Task description: Return the passage of the FOIA opinion commentary starting with "Those who believe" and going on through "under your breath.", copied word for word.

(Document passage begins)

As has been the tradition of the Office of the Attorney General for more than 40 years, the opinion, written by Solicitor General Robert D. Cook, concluded that the General Assembly in adopting the FOIA directed the courts to apply the law to maximize opportunities for the public to be advised of governmental actions. The opinion also concluded that following the directive of the General Assembly, the courts would apply the law to find the action to approve the settlement agreement absent a second two-thirds vote by council to amend the agenda to again take up the settlement agreement was in violation of the FOIA. The opinion also stated that individual council members would not have personal liability for their quasi-legislative actions. City, county and school board attorneys around the state should take notice of the opinion’s characterization of the vote on the silently resurrected settlement agreement, “A court could conclude that council played ‘musical chairs’ with the public.” Since it is baseball season I would liken the action to the classic “Hidden Ball Trick.” Given the division on council, it seems unlikely that a motion to amend the agenda a second time to bring the settlement agreement for a vote could have obtained the necessary two-thirds vote. Since the options were to approve the settlement or continue the litigation, no emergency was presented requiring immediate action for which no notice could be given.
Those who believe in open government in South Carolina should say thanks to Mr. Cook for this thoughtful and well-reasoned opinion. To those who want government to be by the few for the well-connected, please curse under your breath.
Jay Bender is a retired University of South Carolina professor and media lawyer who represents the S.C. Press Association and its newspapers.

(Document passage ends)
(Listed records begins)

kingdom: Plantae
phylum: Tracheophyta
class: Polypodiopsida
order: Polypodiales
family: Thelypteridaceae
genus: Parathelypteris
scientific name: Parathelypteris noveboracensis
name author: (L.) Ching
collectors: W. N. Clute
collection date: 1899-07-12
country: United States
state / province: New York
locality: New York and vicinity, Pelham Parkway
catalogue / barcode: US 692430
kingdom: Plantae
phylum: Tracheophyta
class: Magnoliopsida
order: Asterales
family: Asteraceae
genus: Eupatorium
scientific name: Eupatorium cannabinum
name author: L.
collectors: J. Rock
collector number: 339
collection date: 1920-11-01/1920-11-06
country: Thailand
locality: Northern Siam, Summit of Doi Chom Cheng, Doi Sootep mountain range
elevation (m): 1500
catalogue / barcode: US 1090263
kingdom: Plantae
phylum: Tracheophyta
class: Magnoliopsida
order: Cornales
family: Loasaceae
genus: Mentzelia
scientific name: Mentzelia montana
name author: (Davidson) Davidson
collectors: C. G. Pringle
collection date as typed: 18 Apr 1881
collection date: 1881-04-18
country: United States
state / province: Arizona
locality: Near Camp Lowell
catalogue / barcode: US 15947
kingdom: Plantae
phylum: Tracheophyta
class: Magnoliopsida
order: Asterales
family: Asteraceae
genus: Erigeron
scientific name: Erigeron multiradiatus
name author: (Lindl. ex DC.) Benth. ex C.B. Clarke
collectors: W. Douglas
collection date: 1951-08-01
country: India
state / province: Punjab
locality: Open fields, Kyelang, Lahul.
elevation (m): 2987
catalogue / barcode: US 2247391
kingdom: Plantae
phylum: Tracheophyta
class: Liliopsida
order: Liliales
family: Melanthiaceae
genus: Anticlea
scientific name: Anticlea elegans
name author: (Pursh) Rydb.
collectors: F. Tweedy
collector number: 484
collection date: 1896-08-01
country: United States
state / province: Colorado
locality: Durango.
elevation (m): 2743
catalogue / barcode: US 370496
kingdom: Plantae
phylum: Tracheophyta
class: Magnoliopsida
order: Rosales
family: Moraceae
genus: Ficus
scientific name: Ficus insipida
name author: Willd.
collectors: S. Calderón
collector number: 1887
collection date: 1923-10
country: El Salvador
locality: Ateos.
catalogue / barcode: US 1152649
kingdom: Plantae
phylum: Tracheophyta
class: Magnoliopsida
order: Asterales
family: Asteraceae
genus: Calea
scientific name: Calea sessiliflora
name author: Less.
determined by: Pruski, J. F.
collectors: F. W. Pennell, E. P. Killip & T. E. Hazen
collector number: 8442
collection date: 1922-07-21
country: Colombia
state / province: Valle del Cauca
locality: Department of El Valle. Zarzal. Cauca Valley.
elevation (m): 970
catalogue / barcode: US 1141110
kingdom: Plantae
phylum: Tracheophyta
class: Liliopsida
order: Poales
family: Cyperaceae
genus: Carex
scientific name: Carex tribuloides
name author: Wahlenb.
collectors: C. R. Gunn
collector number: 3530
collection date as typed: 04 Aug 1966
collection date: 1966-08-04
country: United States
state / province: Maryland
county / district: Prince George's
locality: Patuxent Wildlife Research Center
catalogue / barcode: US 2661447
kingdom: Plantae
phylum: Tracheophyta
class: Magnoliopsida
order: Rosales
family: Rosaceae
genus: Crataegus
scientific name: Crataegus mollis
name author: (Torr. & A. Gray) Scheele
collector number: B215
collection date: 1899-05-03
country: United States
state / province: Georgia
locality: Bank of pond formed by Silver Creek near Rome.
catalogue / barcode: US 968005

(Listed records ends)

Result for this exercise:
Those who believe in open government in South Carolina should say thanks to Mr. Cook for this thoughtful and well-reasoned opinion. To those who want government to be by the few for the well-connected, please curse under your breath.